It was the pursuit of us by the dying barkentine. What sails the last storm had left played crazy pranks with the derelict. With no hand on her wheel the rudder swung free. We were rowing northwestwardly, with the wind, and thus it was that the Hope, thrust by wind and wave, followed us, with wide swerves, with lungings and lurchings, now and then making a graceful sweep up a swell and then a wallowing roll to the trough. The fore-and-aft sails were gone, but some of the square canvas held; and the sheets flapped with a dismal foolishness between accidental fills. It was the drunken plunging of the hulk in deliberate pursuit of us that appalled. She snouted the water swinishly; she reeled and groveled under the seas that boarded her. Through it all, whether she was coming prow first, beam on, or stern foremost, and no matter how far she would veer, she clung to our course, shadowing us, hounding us, as though imploring our help.

In all the fury of the storms, from their first assaults at Cape Horn to their beating us down in the South Seas, Captain Mason had not faltered; he fought desperate odds with the cunning and valor of Hercules. But this careering mad thing, stripped of the grace and dignity of a sane ship,—this staggering, sodden monster, mortally stricken and dumbly floundering after the master who had abandoned her that she might go down alone into the deep,—was more than the man could bear; and he had sat staring in the boat, Christopher and I rowing, while we dodged the barkentine’s blind assaults. We were still bending to the work when darkness fell. It was then that the wind died, and we saw her no more.

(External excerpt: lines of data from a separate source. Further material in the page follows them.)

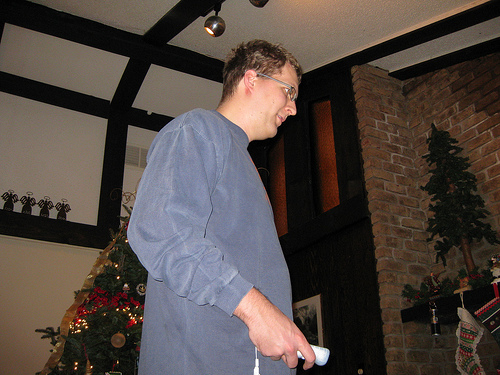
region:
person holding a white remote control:
[125, 34, 342, 374]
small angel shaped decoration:
[50, 193, 77, 225]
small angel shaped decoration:
[37, 193, 52, 218]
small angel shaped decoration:
[15, 187, 37, 217]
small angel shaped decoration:
[0, 185, 20, 221]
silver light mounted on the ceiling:
[198, 12, 228, 42]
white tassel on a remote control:
[249, 346, 263, 374]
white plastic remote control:
[236, 330, 334, 374]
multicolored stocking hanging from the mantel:
[445, 286, 492, 374]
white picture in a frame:
[287, 290, 334, 352]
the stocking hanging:
[455, 289, 486, 372]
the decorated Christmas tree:
[34, 180, 148, 373]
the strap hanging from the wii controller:
[253, 345, 259, 373]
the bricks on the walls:
[350, 40, 498, 373]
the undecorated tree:
[420, 123, 498, 275]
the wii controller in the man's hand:
[296, 343, 329, 365]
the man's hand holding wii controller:
[248, 305, 316, 370]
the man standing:
[125, 38, 315, 373]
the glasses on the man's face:
[245, 70, 297, 102]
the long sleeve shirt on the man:
[127, 108, 297, 373]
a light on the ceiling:
[210, 14, 222, 32]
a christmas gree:
[50, 213, 163, 370]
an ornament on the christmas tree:
[108, 335, 125, 346]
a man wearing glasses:
[136, 43, 333, 373]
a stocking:
[452, 308, 489, 374]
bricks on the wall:
[363, 85, 475, 240]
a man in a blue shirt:
[157, 43, 334, 371]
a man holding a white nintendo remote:
[145, 53, 317, 369]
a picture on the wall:
[295, 301, 330, 333]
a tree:
[423, 124, 483, 264]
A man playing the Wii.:
[107, 31, 372, 362]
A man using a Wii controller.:
[105, 29, 393, 373]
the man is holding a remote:
[91, 20, 380, 369]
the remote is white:
[220, 302, 337, 367]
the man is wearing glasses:
[222, 40, 312, 146]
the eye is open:
[255, 65, 297, 102]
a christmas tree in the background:
[41, 165, 146, 370]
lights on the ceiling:
[170, 0, 286, 42]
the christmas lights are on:
[50, 200, 145, 365]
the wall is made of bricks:
[360, 46, 490, 156]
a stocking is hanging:
[425, 270, 490, 365]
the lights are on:
[146, 0, 276, 46]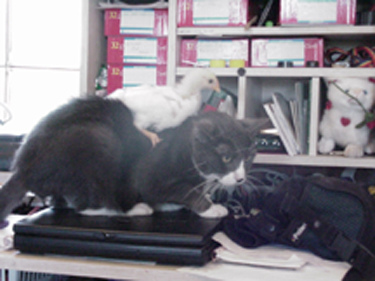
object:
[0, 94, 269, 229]
cat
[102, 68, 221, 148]
duck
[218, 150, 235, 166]
eye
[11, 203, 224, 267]
laptop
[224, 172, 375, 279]
backpack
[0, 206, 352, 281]
table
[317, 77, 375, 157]
bear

Captain Mason showed relief at being dragged back into the living world by our approach.

“No sign of her?” I asked.

“Not from here. The view is shut in by those promontories,” indicating two headlands embracing our beach.

“Then,” said I, “Christopher will scale one of them and I the other.” <

There was a faint twinkle behind the seaman’s look, and something else, which recalled what I had seen in Christopher’s face as he gazed at the forest.

“I imagine you haven’t slept much,” I said, knowing his anxiety on the barkentine’s account.

“How could I, Mr. Tudor, when she had been following me like that?”

“Then you have already been up there to see if you could find her?” I ventured.